This question is over a year old, but I have a different perspective which might interest you.
As others have pointed out, $\text{Proj}$ is not even a functor, let alone fully faithful, but it does factor through an equivalence in the following sense. A $\mathbb{Z}$-grading on a ring $A$ is the same as an action of the multiplicative group $\mathbb{G}_m$ on $\text{Spec } A$. Homomorphisms of graded rings correspond to $\mathbb{G}_m$-equivariant morphisms of schemes. So $\text{Spec}$ induces an equivalence from graded rings to affine schemes with $\mathbb{G}_m$-action.

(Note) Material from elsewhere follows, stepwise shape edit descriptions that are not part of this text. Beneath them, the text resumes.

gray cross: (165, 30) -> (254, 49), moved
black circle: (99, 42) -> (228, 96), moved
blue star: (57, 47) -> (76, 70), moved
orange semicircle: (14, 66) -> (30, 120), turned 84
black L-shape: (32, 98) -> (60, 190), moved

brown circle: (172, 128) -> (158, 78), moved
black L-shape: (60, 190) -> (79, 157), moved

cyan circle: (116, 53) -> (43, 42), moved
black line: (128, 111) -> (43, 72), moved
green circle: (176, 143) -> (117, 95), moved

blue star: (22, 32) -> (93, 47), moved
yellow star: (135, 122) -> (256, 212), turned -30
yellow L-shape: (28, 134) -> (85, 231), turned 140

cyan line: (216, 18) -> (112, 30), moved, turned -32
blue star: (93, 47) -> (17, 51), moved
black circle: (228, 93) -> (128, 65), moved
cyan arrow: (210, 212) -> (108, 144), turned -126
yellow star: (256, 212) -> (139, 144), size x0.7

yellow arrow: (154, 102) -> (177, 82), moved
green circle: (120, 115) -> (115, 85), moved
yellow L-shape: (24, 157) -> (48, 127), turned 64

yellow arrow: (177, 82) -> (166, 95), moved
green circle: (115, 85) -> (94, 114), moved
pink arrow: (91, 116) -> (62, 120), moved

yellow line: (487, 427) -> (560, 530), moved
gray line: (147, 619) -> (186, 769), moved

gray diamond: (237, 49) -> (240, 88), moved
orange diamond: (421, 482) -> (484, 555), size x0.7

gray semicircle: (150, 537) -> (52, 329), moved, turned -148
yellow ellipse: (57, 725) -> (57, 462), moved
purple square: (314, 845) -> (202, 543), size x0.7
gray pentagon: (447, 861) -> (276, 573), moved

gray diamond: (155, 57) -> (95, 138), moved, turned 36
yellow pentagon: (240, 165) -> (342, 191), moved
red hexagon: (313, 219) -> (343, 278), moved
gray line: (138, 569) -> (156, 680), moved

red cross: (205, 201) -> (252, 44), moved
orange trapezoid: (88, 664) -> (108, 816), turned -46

But $\text{Proj}$ is only defined on nonnegatively graded rings. Call a $\mathbb{G}_m$-action on scheme $X$ contracting if it extends to an action of the multiplicative monoid $\mathbb{A}^1$. Intuitively, this means that the $\mathbb{G}_m$-action contracts $X$ onto its fixed point locus $X^{\mathbb{G}_m}$. Then a graded ring $A$ is nonnegatively graded if and only if the corresponding $\mathbb{G}_m$-action on $\text{Spec } A$ is contracting.
So we can interpret $\text{Proj}$ as a construction which builds a scheme from an affine scheme with contracting $\mathbb{G}_m$-action. Namely, it sends $X$ to the GIT quotient $(X \setminus X^{\mathbb{G}_m})//\mathbb{G}_m$.
The failure of functoriality is due to the fact that a morphism $X \to Y$ can send points in $X \setminus X^{\mathbb{G}_m}$ to points in $Y^{\mathbb{G}_m}$. There is also some loss of information because any nonzero power of the $\mathbb{G}_m$-action produces the same GIT quotient: this is the Veronese stuff.